Гарри хмурился, когда они вместе тихо пошли по коридору. Ни дня не проходило, когда бы он не укорял себя за то, что не раскрыл Джессике правду о ее отце.
– Тебе не доводилось встречаться с джентльменом из третьей каюты? – спросила Эмма, вторгнувшись в его мысли.
– Лордом Гленартуром? Нет, но видел его имя в списке пассажиров.
– Как думаешь, это тот самый лорд Гленартур, который был женат на моей двоюродной бабушке Изабель?
– Возможно. Мы с ним однажды виделись, когда останавливались в замке твоего дедушки в Шотландии. Благородный такой мужчина. Ему сейчас, наверное, далеко за восемьдесят.
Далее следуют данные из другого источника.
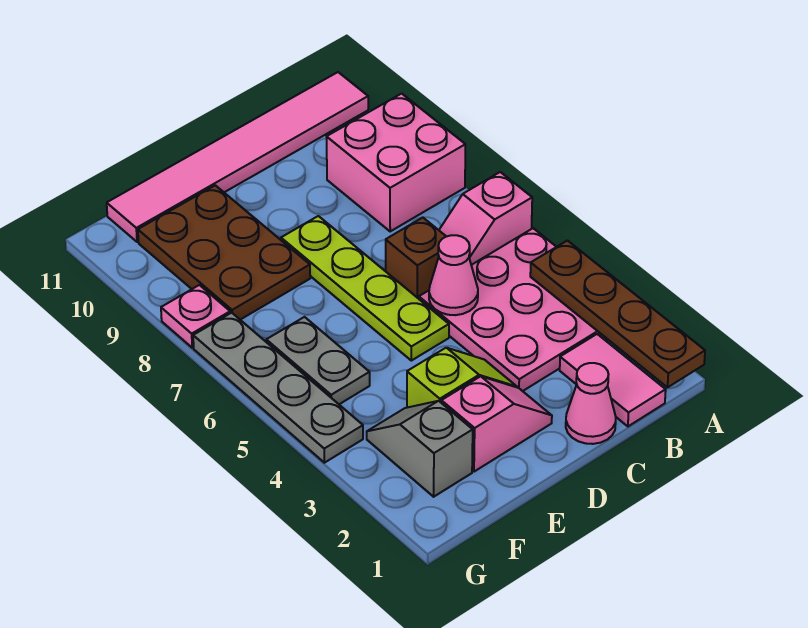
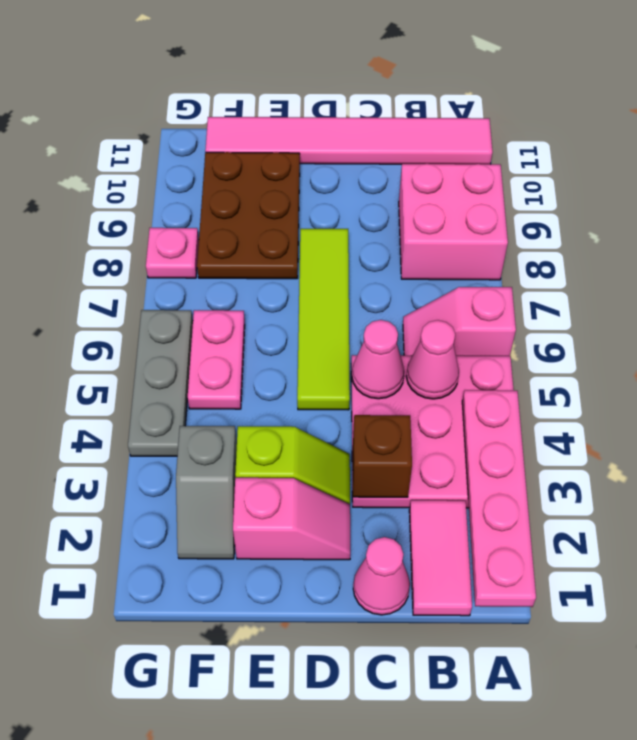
brown plate A1:A4 level 2 -> pink plate A1:A4 level 2
none -> pink cone B5 level 2
brown brick C6 level 1 -> brown brick C3 level 2
lime plate D5:D8 level 1 -> lime tile D5:D8 level 1
grey slope F2:F3 level 1 top 2 -> grey slope F2:F3 level 1 top 3
grey plate F5:F6 level 1 -> pink plate F5:F6 level 1
grey plate G4:G7 level 1 -> grey plate G4:G6 level 1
– Странно, почему он решил пойти в этот рейс, не дав нам знать?
– Может, не хотел беспокоить тебя. Давай завтра вечером пригласим его на обед. Ведь он наша последняя связь с тем поколением.
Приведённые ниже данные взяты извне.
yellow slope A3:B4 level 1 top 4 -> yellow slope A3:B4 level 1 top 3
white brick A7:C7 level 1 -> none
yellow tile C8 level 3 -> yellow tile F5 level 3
– Прекрасная идея, милый. Утром, как встану, первым делом напишу записочку и подсуну ему под дверь.
Гарри открыл каюту и отступил в сторону, давая ей войти.
– Ох, устала. – Эмма склонилась понюхать лилии. – Непостижимо, как королева-мать помнит всё обо всех…
– Она только этим и занята, и отлично справляется, хотя, уверен, порядком устала бы, побудь она несколько дней в роли председателя совета директоров Баррингтонов.
– Я бы и сейчас не променяла свою работу на ее, – сказала Эмма.
Переступив через упавшее к ногам платье, Эмма повесила его в гардероб и скрылась в ванной комнате.
Гарри еще раз перечитал карточку от ее величества королевы-матери. Такое личное послание. Эмма уже решила по возвращении в Бристоль поместить вазу у себя в кабинете и ставить в нее лилии каждый понедельник. Гарри улыбнулся. Почему бы и нет?
Когда Эмма вышла из ванной, Гарри сменил ее и закрыл за собой дверь. Она скинула халат и забралась в кровать, чувствуя себя слишком уставшей, даже чтобы почитать несколько страничек «Шпиона, пришедшего с холода» нового автора, которого ей порекомендовал Гарри. Она погасила свет у своей части кровати и проговорила: «Спокойной ночи, милый», хотя знала, что муж ее не слышит.
Когда Гарри вышел из ванной, она уже крепко спала. Он поправил жене одеяло, как маленькому ребенку, и поцеловал ее в лоб со словами: «Спокойной ночи, родная», затем забрался в кровать, удивленный ее негромким сопением: он и вообразить не мог, что она может храпеть.
Гарри улегся, но сон не шел. Он с гордостью думал об Эмме. Спуск судна прошел блестяще. Он повернулся на бок, надеясь через несколько мгновений заснуть, но, хотя его веки будто налились свинцом и по всему телу разлилась усталость, сон упорно не приходил. Он чувствовал: что-то не так.